I will follow up with a more comprehensive review in a few weeks once I've learnt all the ins and outs. Its going to be a sleepless weekend getting to grips with it!


----------



## Mrboots2u (May 10, 2013)

Looks good, and now that's someone that actually believes a grinder is more important than the machine,which of course is absolutely correct. . Fair play mate , well jealous


----------



## forzajuve (Feb 2, 2011)

Cheers man. Yes, the classic is capable or producing excellent shots, its just a bit more work to get something near consistency.
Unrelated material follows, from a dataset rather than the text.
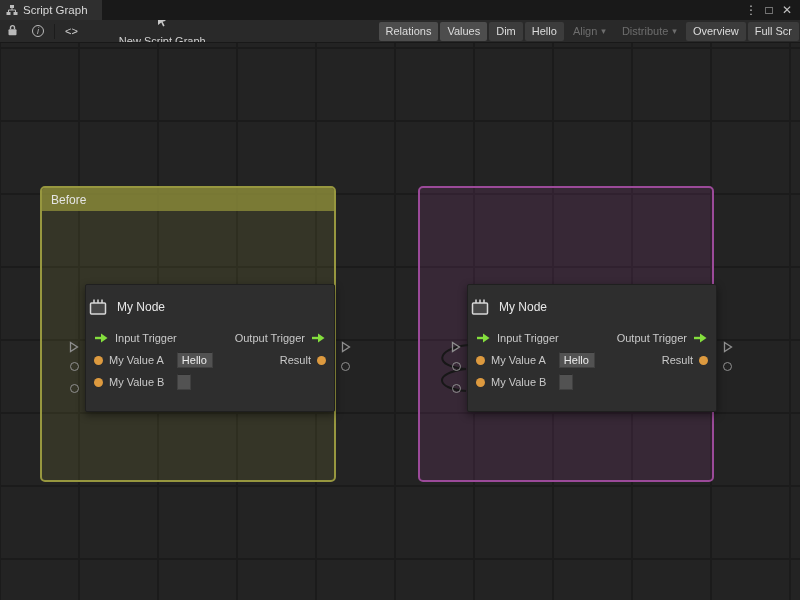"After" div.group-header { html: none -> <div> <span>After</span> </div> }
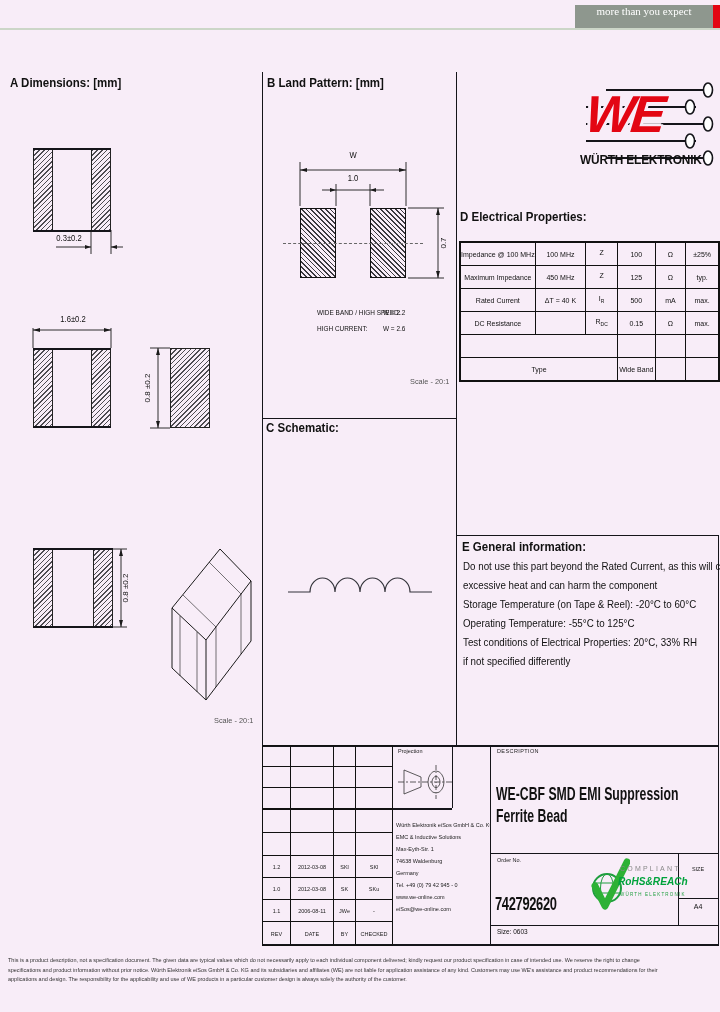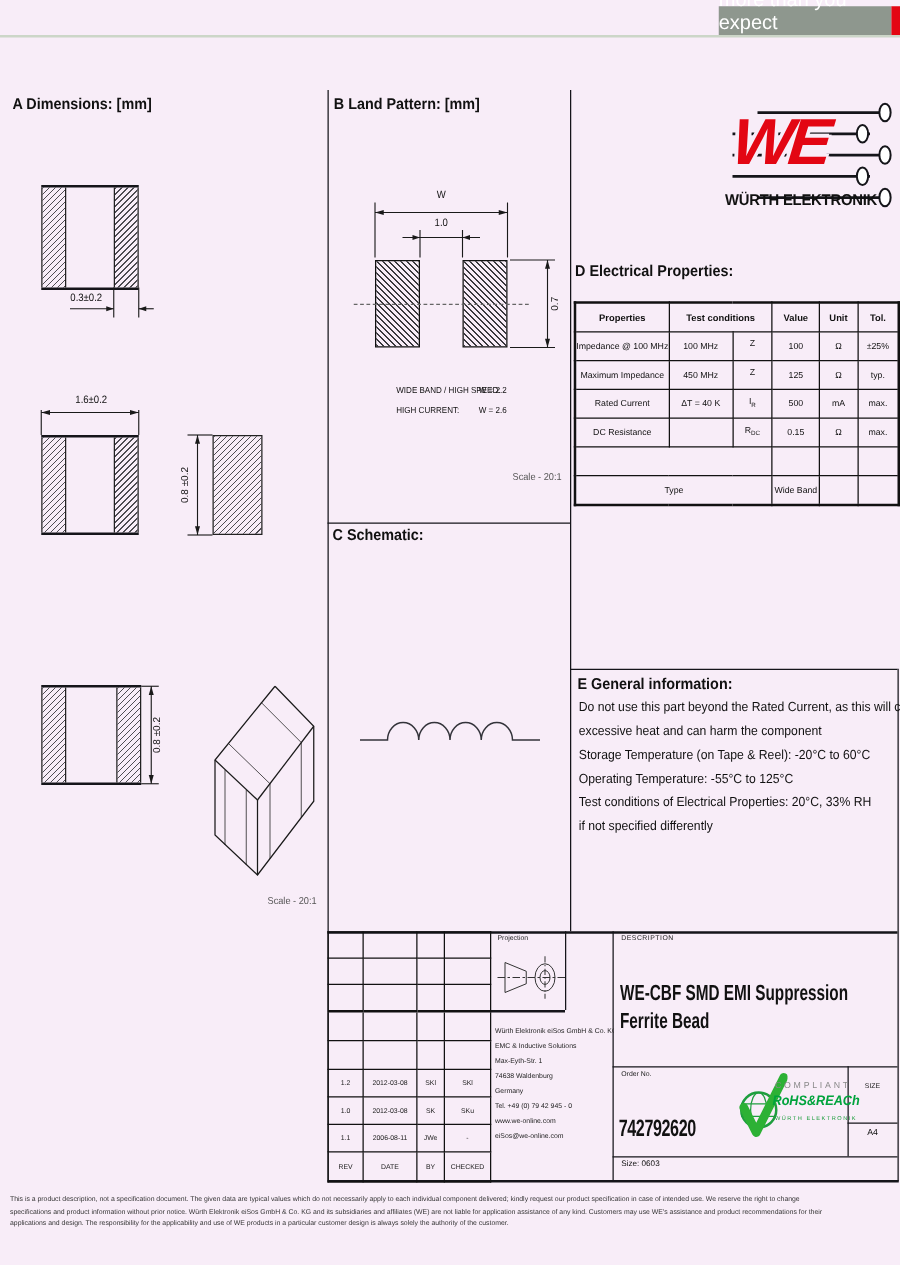"more than you expect" div.abs { align-items: flex-end -> flex-start; font-family: none -> Liberation Serif, serif; font-size: 16px -> 11px }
I will probably upgrade one day, but not one day soon as it is still ticking over like a workhorse banging out shots that are only going to get better under the Major's orders!


----------



## painty (Jul 25, 2011)

Great stuff. It doesn't actually look too huge, either. Around the same height as Senor Classic?


----------



## forzajuve (Feb 2, 2011)

painty said:


> Great stuff. It doesn't actually look too huge, either. Around the same height as Senor Classic?


Actually yes I was quite happy with that. I did all the measuring up but still feared it was going to be mahoosive, just goes to show that without hoppers they aren't actually that tall. It does make poor old Mignon look like a toy in comparison


----------



## coffeechap (Apr 5, 2012)

finally someone realises that they do fit and they are no that big, hooray, nich grinder as well, be great to get some stuff up as I have always said with a fab grinder and an entry level machine you can get fab coffee, but not the other way around


----------



## Mrboots2u (May 10, 2013)

Using those single boiler machines like the gaggia and the silvia , you have to learn the skills quickly to get good coffee all the time . The skills Will stand you on good stead if and when you upgrade , along with the grinder !


----------



## GS11 (Feb 20, 2013)

Congrats on your new grinder.

Quality piece of kit


----------



## dwalsh1 (Mar 3, 2010)

Nice grinder mate.


----------



## drude (Apr 22, 2013)

That looks great - IMO the Mazzer on demands are much more appealing than the dosers, but usually cost much much more. Didn't really like the Mazzer doser mech at the grind off - give me an Anfim any day.


----------